Esse cenário de crise econômica e social beneficiou o partido de extrema-direita, o AfD, principalmente no Leste, região com índices de crescimento econômico menor e desemprego maiores, segundo a Agência Federal de Emprego da Alemanha. Há também menor tradição de imigração, gerando, consequentemente, mais intolerância com os imigrantes. Uma das principais bandeiras do AfD é a expulsão em massa de imigrantes, ideia que ganhou espaço devido à crise econômica e a manipulação pelas redes sociais de atentados cometidos por imigrantes.
O apoio da extrema-direita dos Estados Unidos também influenciou no resultado. O proprietário da rede social X, Elon Musk, por exemplo, participou remotamente de um comício do partido, concedeu entrevista em sua rede social com a atual líder do AfD, Alice Weidel, e disse que a legenda é a única que “pode salvar a Alemanha”.
A tática de Trump e seus aliados consiste em apoiar ostensivamente a extrema-direita para que ela possa adquirir força e representar os interesses dos Estados Unidos, assumindo governos ou não, e enfraquecer as forças políticas que a eles não se subordinam. Buscam criar condições para que essas forças tenham espaços nos parlamentos e mais recursos financeiros, tática que pode ser vista sobretudo no mapa europeu, pontilhado de movimentos com esse perfil, apoiados pelo trumpismo, um processo que traz em si a contradição entre a subordinação e o sentimento patriótico da Europa, com potencial para desgastar a extrema-direita.

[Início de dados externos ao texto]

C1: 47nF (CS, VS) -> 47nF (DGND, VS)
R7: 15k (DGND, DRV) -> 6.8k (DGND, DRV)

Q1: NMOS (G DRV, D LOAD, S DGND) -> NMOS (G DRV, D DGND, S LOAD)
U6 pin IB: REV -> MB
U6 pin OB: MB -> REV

Em contraposição à grave ameaça do avanço da extrema-direita, a campanha do Die Linke, que resultou no seu avanço significativo, é um feito relevante que se soma ao desempenho, também importante, da esquerda nas últimas eleições na França.
“A Esquerda” realizou uma contundente campanha antifascista e diante da vacilação de setores da direita em relação AfD foi vista como uma indispensável salvaguarda à democracia alemã enquanto força consequente e combativa ao neonazismo.

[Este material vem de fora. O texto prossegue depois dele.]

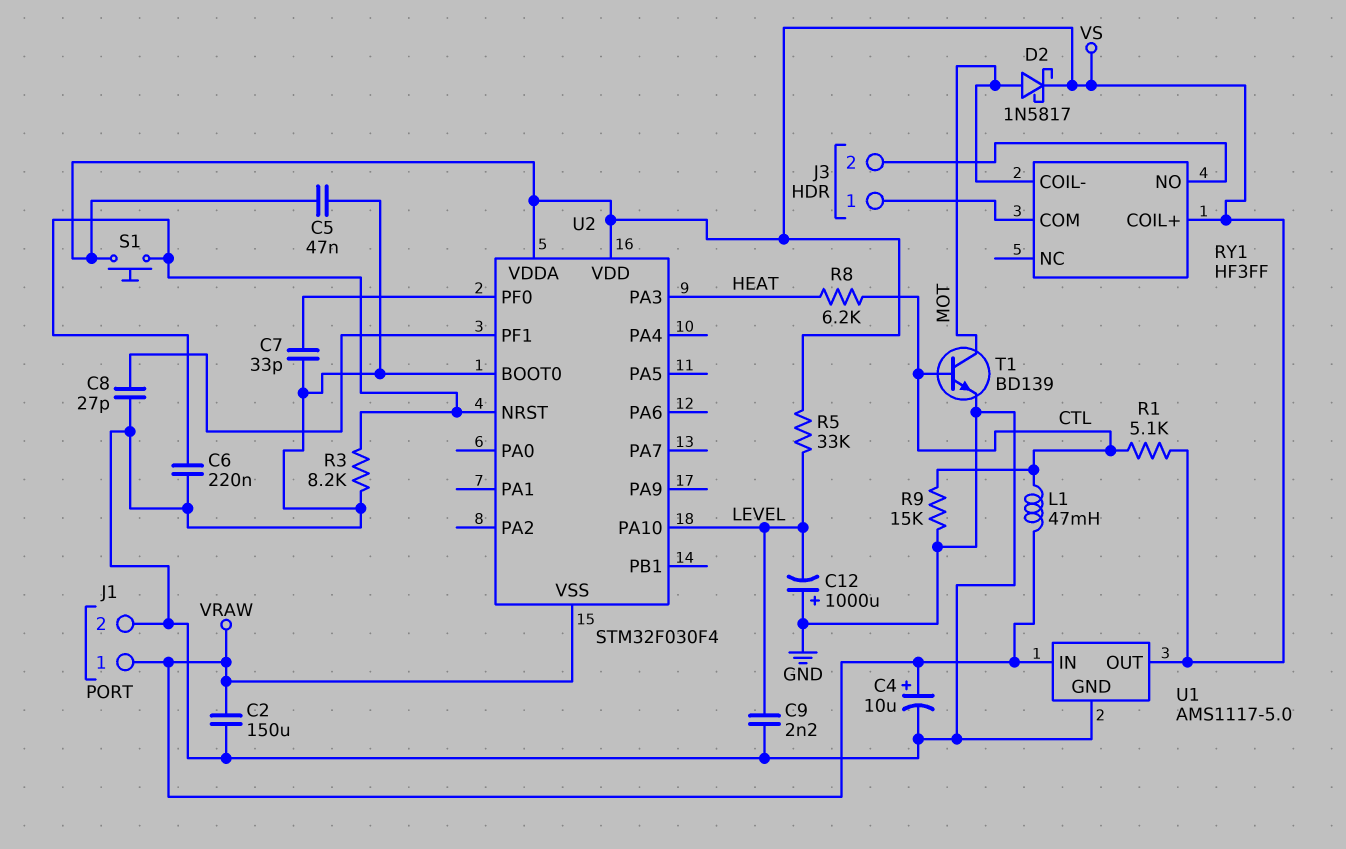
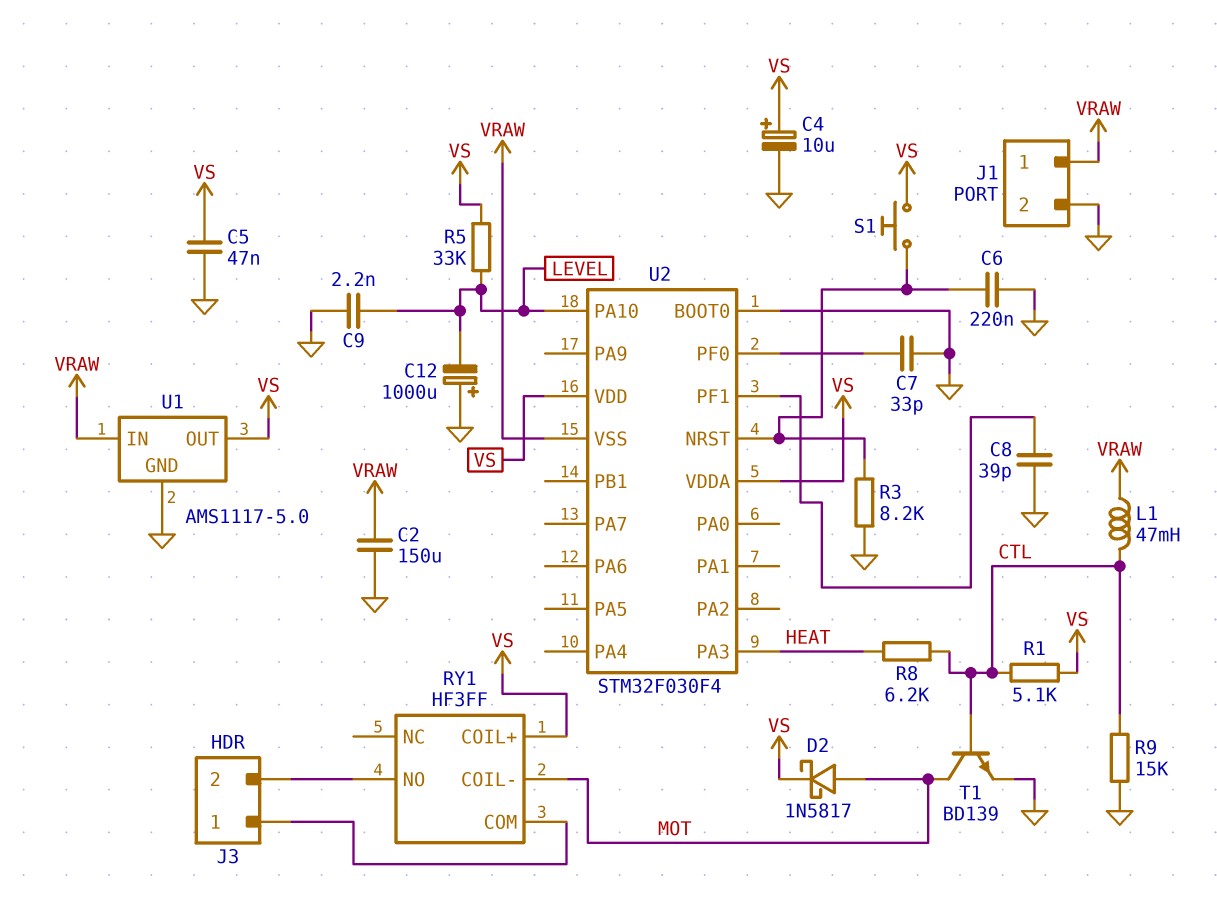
C4: 10uF (plus VRAW, minus GND) -> 10uF (plus VS, minus GND)
C8: 27pF (GND, U2/PF1) -> 39pF (GND, U2/PF1)

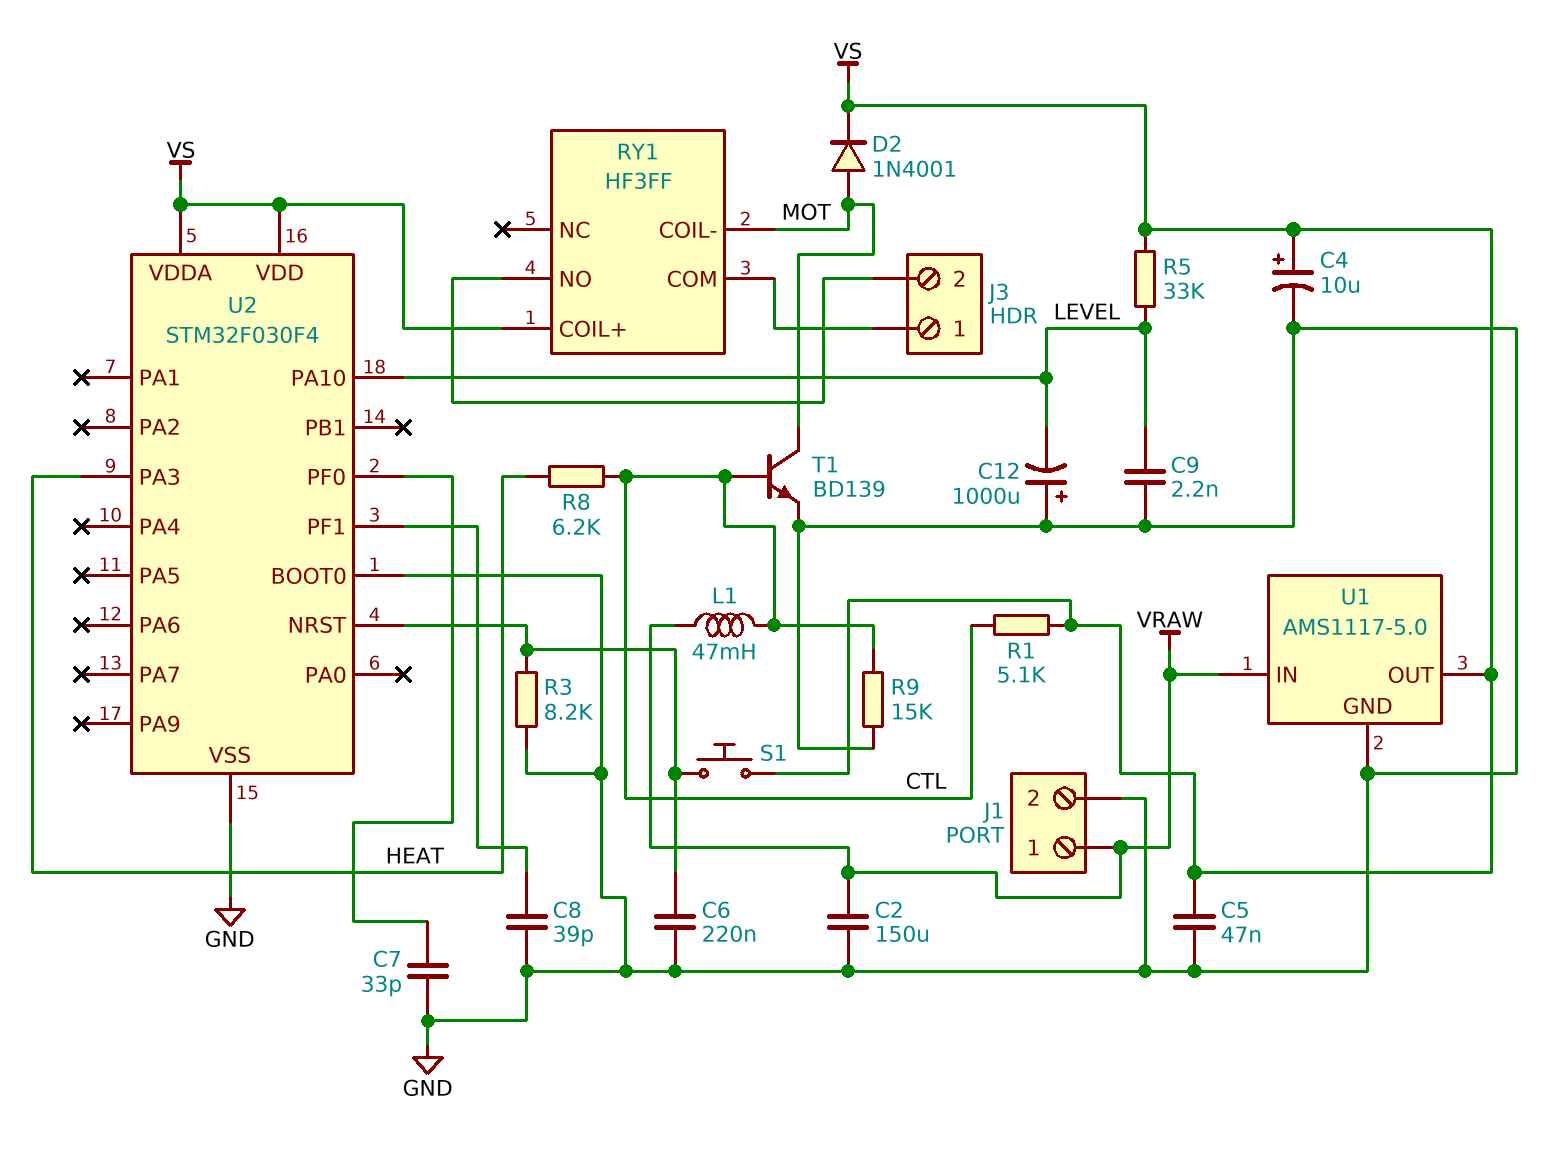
D2: schottky 1N5817 (A MOT, K VS) -> diode 1N4001 (A MOT, K VS)
U2 pin VSS: VRAW -> GND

Mas, além dessa bandeira geral, o Die Linke definiu uma plataforma voltada para as demandas concretas do povo, como o preço dos aluguéis e o direito à moradia, extinção do imposto de alimentos básicos em resposta à carestia e adoção de um imposto sobre a riqueza.
A interação entre uma eficaz campanha nas redes sociais, que conquistou forte eco na juventude, com uma obstinada e massiva operação “porta em porta” que abarcou mais de 500 mil residências, completou as razões principais do importante êxito do Die Linke.